The 'super junior' health minister has admitted raising concerns about the vaccine

Finian McGrath 'supports' HPV vaccine campaign

Finian McGrath and Simon Harris. Image:

Super Junior Minister Finian McGrath 'supports the campaign' in support of the HPV vaccine programme, the Health Minister Simon Harris has said.

It comes after the junior minister admitted he did raise concerns about the HPV vaccine weeks before entering government.

In an interview in today's Sunday Times, Minister McGrath stood over his actions in raising those concerns - but could not cite the scientific study behind them.

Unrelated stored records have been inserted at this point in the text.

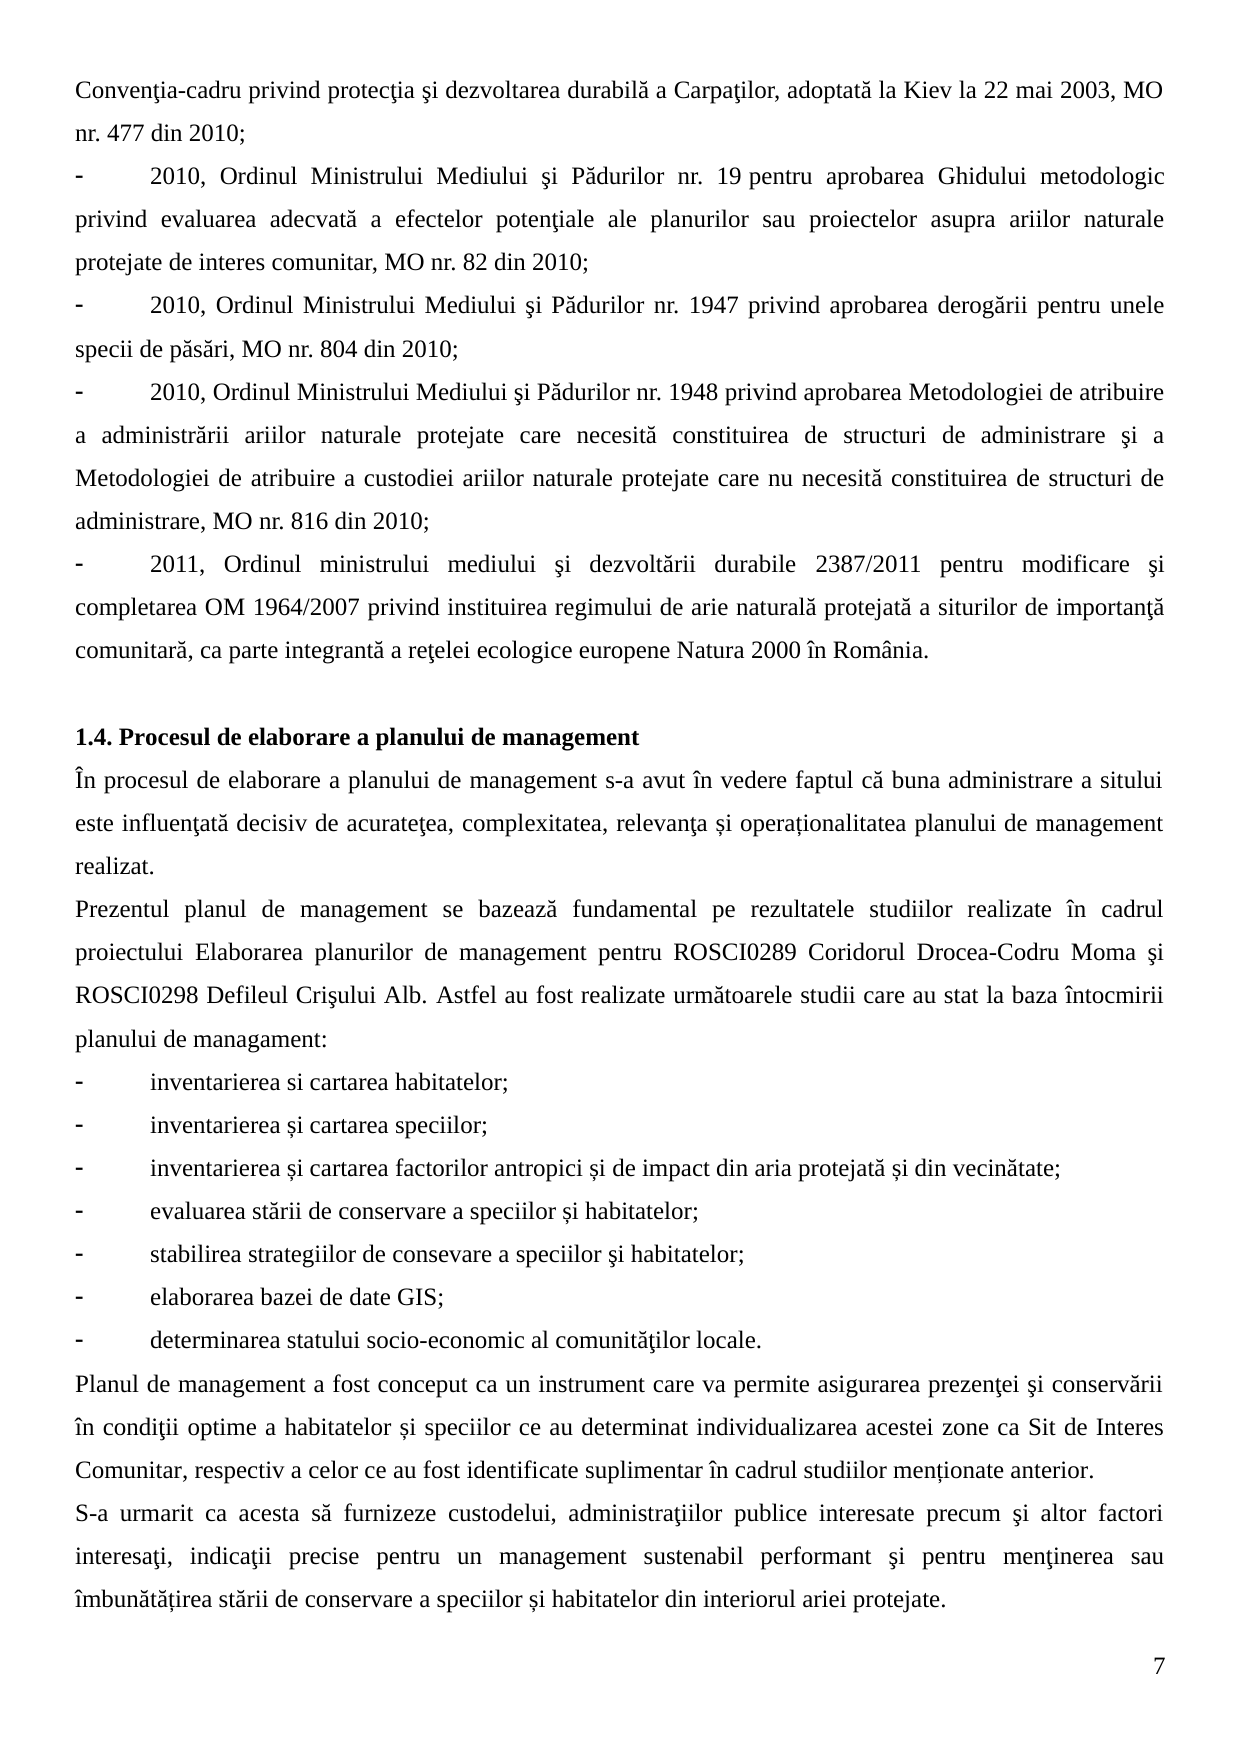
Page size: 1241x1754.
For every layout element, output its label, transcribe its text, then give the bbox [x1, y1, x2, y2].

list inventarierea și cartarea factorilor antropici și de impact din aria protejată și din vecinătate; [75, 1153, 1165, 1182]
list inventarierea si cartarea habitatelor; [75, 1067, 1165, 1096]
list 2010, Ordinul Ministrului Mediului şi Pădurilor nr. 19 pentru aprobarea Ghidului metodologic privind evaluarea adecvată a efectelor potenţiale ale planurilor sau proiectelor asupra ariilor naturale protejate de interes comunitar, MO nr. 82 din 2010; [75, 161, 1165, 276]
text Prezentul planul de management se bazează fundamental pe rezultatele studiilor realizate în cadrul proiectului Elaborarea planurilor de management pentru ROSCI0289 Coridorul Drocea-Codru Moma şi ROSCI0298 Defileul Crişului Alb. Astfel au fost realizate următoarele studii care au stat la baza întocmirii planului de managament: [75, 894, 1165, 1052]
list evaluarea stării de conservare a speciilor și habitatelor; [75, 1196, 1165, 1225]
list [75, 75, 1165, 147]
text Planul de management a fost conceput ca un instrument care va permite asigurarea prezenţei şi conservării în condiţii optime a habitatelor și speciilor ce au determinat individualizarea acestei zone ca Sit de Interes Comunitar, respectiv a celor ce au fost identificate suplimentar în cadrul studiilor menționate anterior. [75, 1369, 1165, 1484]
list elaborarea bazei de date GIS; [75, 1282, 1165, 1311]
list 2011, Ordinul ministrului mediului şi dezvoltării durabile 2387/2011 pentru modificare şi completarea OM 1964/2007 privind instituirea regimului de arie naturală protejată a siturilor de importanţă comunitară, ca parte integrantă a reţelei ecologice europene Natura 2000 în România. [75, 549, 1165, 664]
text În procesul de elaborare a planului de management s-a avut în vedere faptul că buna administrare a sitului este influenţată decisiv de acurateţea, complexitatea, relevanţa și operaționalitatea planului de management realizat. [75, 765, 1165, 880]
list inventarierea și cartarea speciilor; [75, 1110, 1165, 1139]
list 2010, Ordinul Ministrului Mediului şi Pădurilor nr. 1948 privind aprobarea Metodologiei de atribuire a administrării ariilor naturale protejate care necesită constituirea de structuri de administrare şi a Metodologiei de atribuire a custodiei ariilor naturale protejate care nu necesită constituirea de structuri de administrare, MO nr. 816 din 2010; [75, 377, 1165, 535]
list stabilirea strategiilor de consevare a speciilor şi habitatelor; [75, 1239, 1165, 1268]
list determinarea statului socio-economic al comunităţilor locale. [75, 1326, 1165, 1354]
text S-a urmarit ca acesta să furnizeze custodelui, administraţiilor publice interesate precum şi altor factori interesaţi, indicaţii precise pentru un management sustenabil performant şi pentru menţinerea sau îmbunătățirea stării de conservare a speciilor și habitatelor din interiorul ariei protejate. [75, 1498, 1165, 1613]
list 2010, Ordinul Ministrului Mediului şi Pădurilor nr. 1947 privind aprobarea derogării pentru unele specii de păsări, MO nr. 804 din 2010; [75, 291, 1165, 362]
subtitle 1.4. Procesul de elaborare a planului de management [75, 722, 1165, 751]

Quizzed about a statistic he quoted, Minister McGrath told the paper: "I think that's in the UK. I'm 99% sure. It's something I saw earlier on in the office. I'm nearly positive."

The Government has this week been actively encouraging parents to ensure their girls get the vaccine - which helps protect against cervical cancer - after vaccination rates fell to a low of 50% last year.

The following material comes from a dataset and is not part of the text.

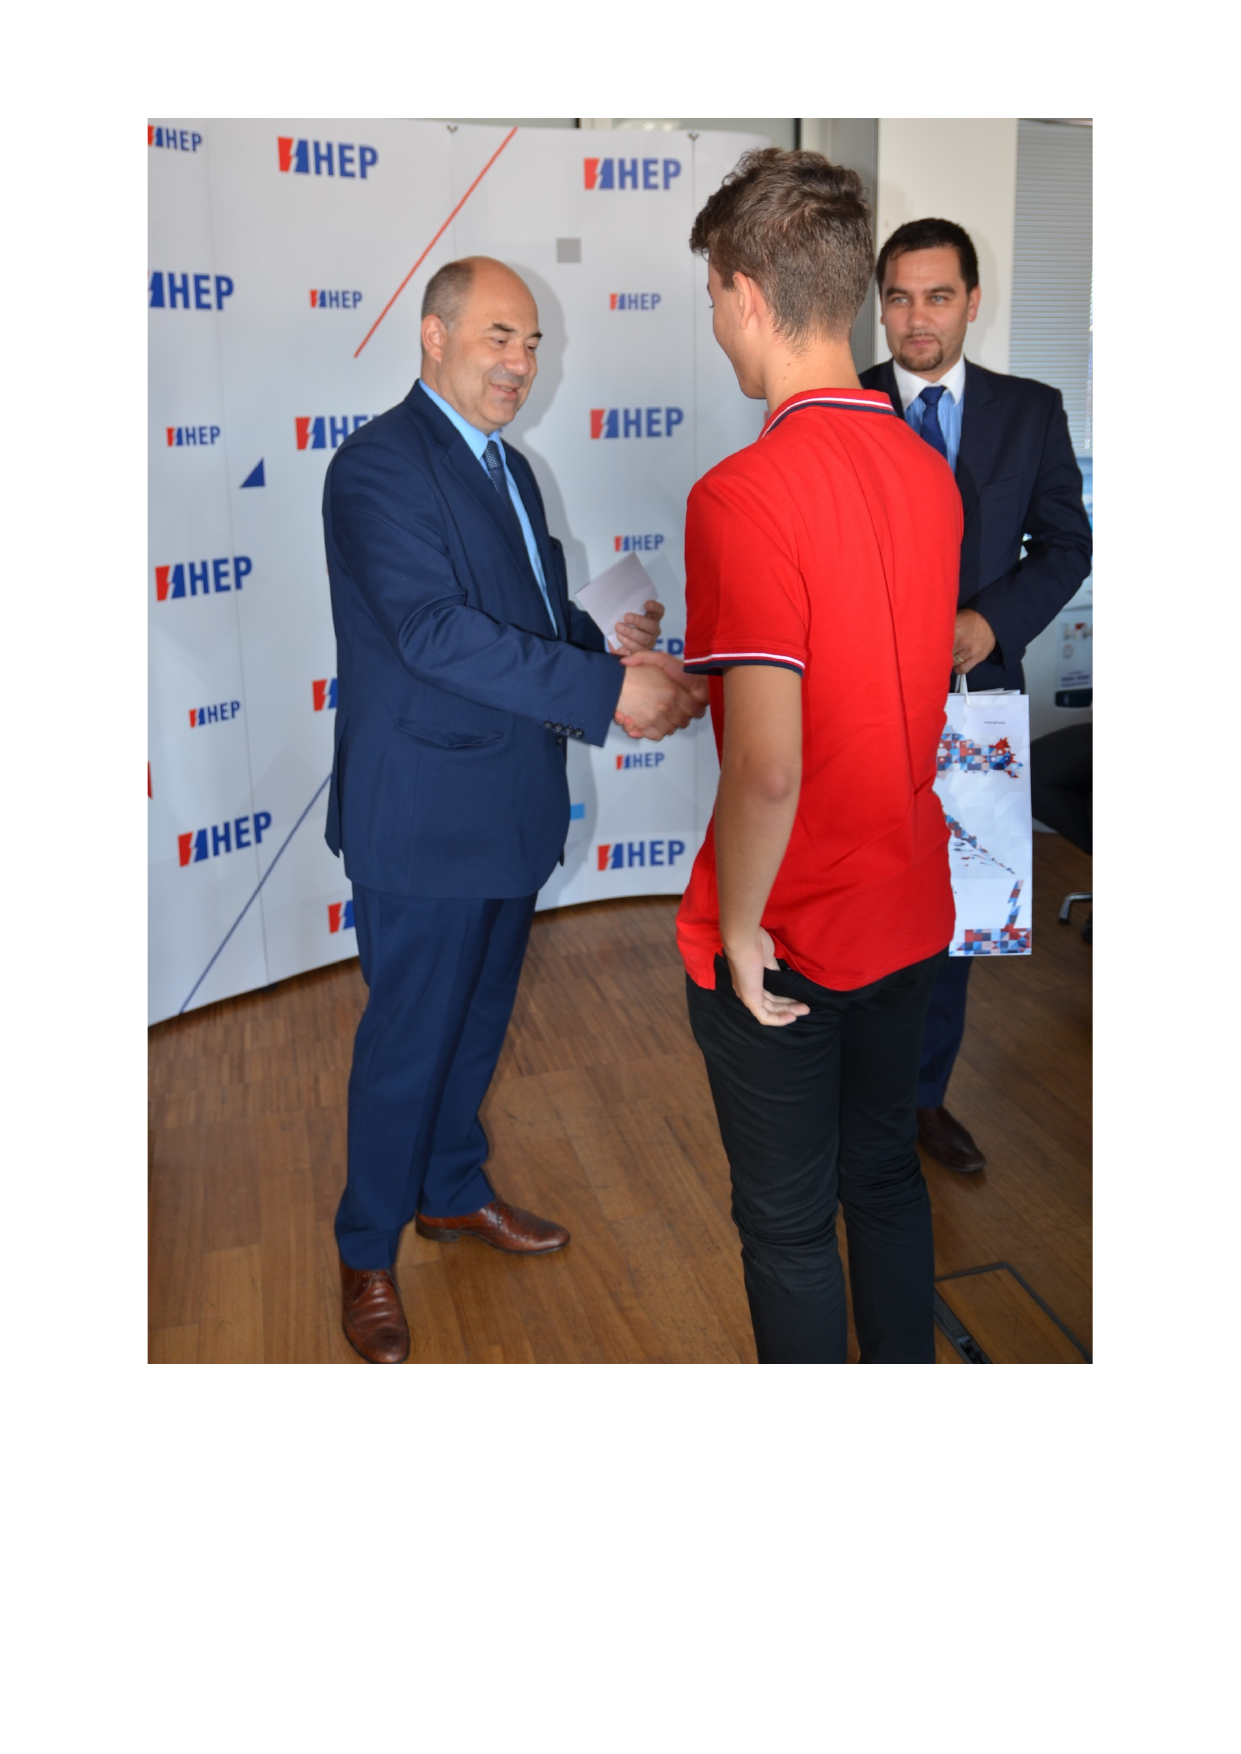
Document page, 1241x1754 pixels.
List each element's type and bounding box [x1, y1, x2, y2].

picture [147, 118, 1093, 1364]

A new HSE campaign is urging parents to allow their daughters get vaccinated.

Hundreds of parents have claimed the HPV vaccination is the cause of 'serious health problems' that their teenager daughters have developed.

Doctors and health officials around the world, however, have insisted the vaccine is "safe and effective", and no "credible scientific body" has linked the vaccine to any long-term side effects.

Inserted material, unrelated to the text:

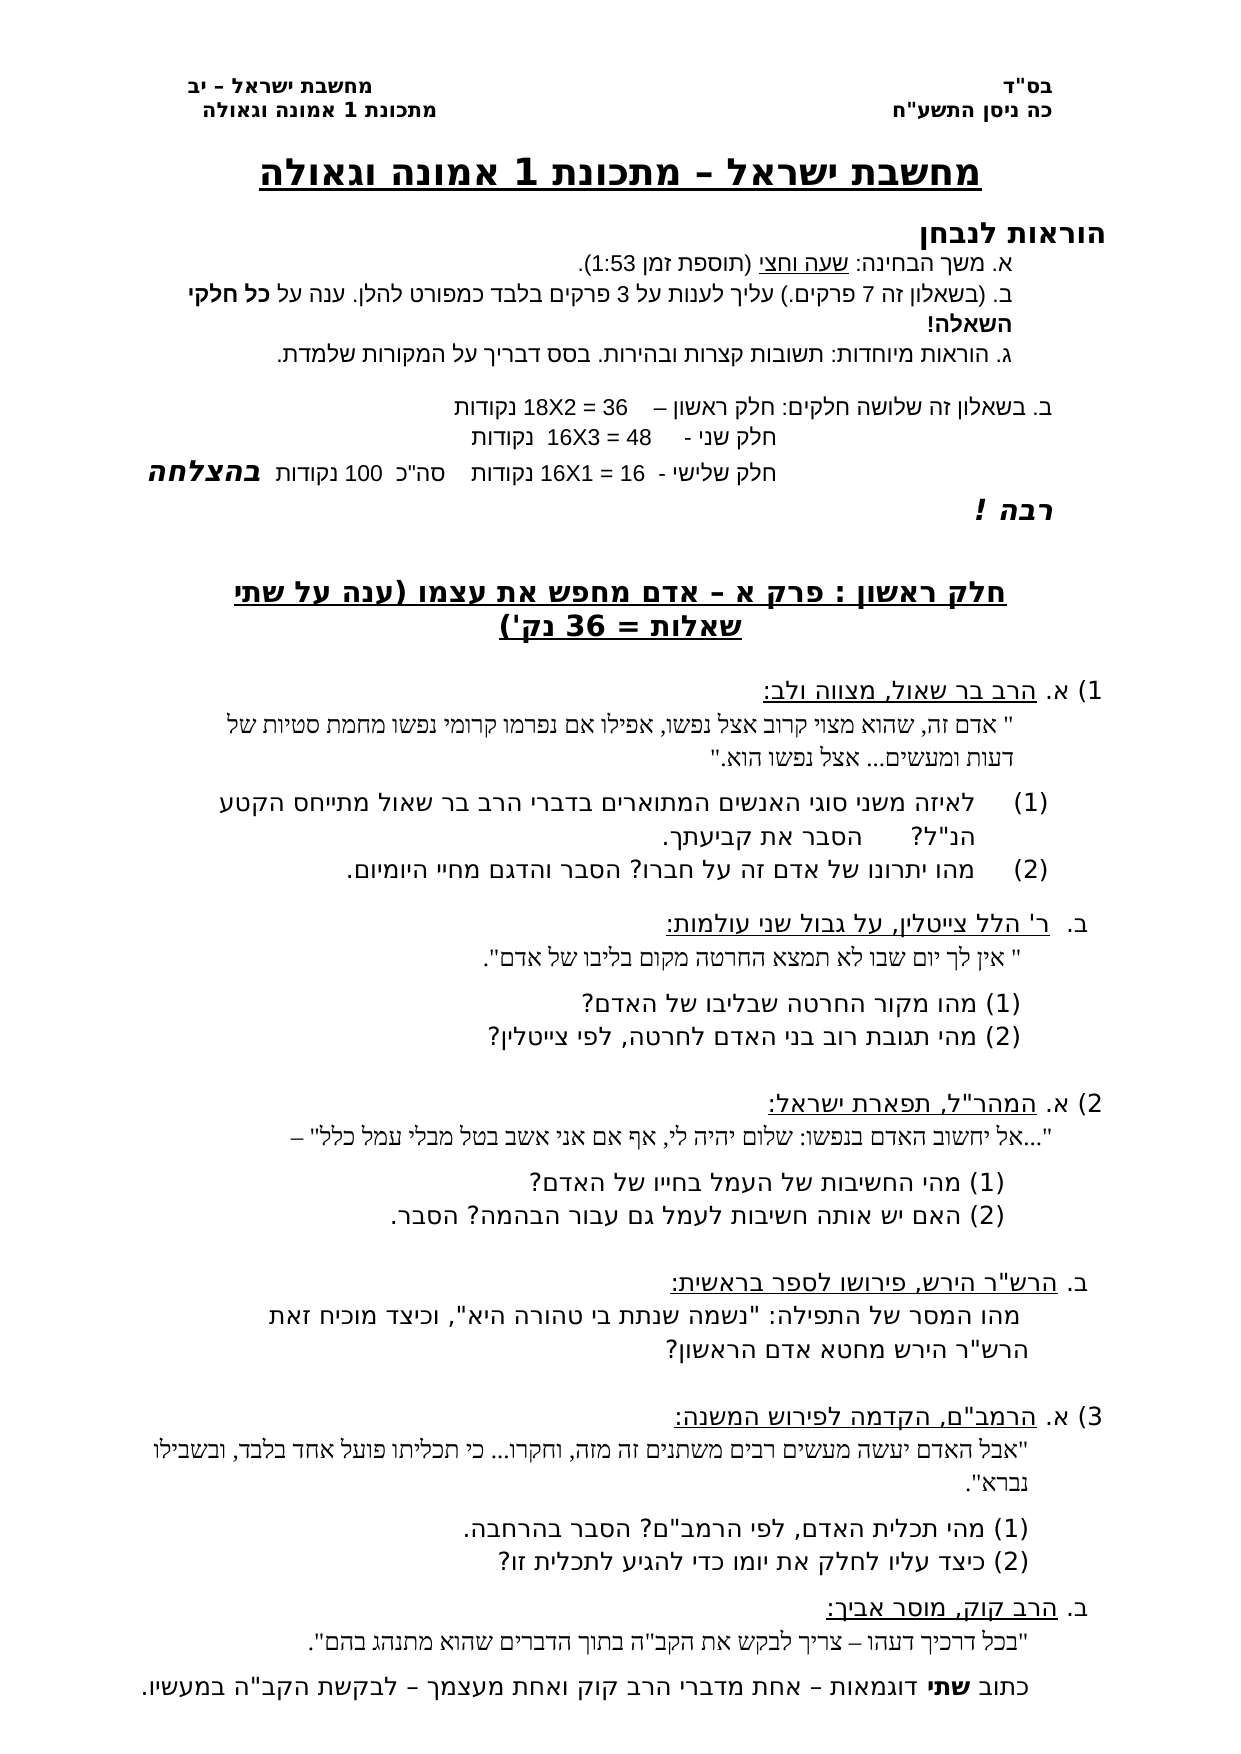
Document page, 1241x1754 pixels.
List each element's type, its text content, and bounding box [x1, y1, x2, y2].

"You have to have the facts right"

In a statement, Minister Harris - who has called on amateurs to 'please butt out' of offering advice the vaccine - said he spoke to Finian McGrath earlier today.

The Health Minister says the junior minister at the Department of Health "supports the new campaign to encourage parents to avail of the HPV vaccine which saves lives".

The statement adds: "[Minister McGrath] welcomes the fact the whole purpose of the new campaign is to help inform parents and direct them to medical professionals to have any questions answered and facts provided.

"Ministers Harris and McGrath agree that the people qualified to give advice on vaccines are medical professionals and they would encourage parents to take advice from them."

Doctor Mairead Byrne says girls should not delay in getting the vaccine.

Speaking on Newstalk's On The Record, Dr Byrne observed: "[Minister McGrath] is well meaning possibly, and he's trying to represent that cohort of patients who have complained of chronic fatigue, or maybe other conditions. But for me, as a doctor, I would not be advising the public [to avoid the vaccine].

"This is a vaccine that [girls] need to get at the first of secondary school. It's too late to get it later on."

She added: "You have to have the facts right - and we need to save lives."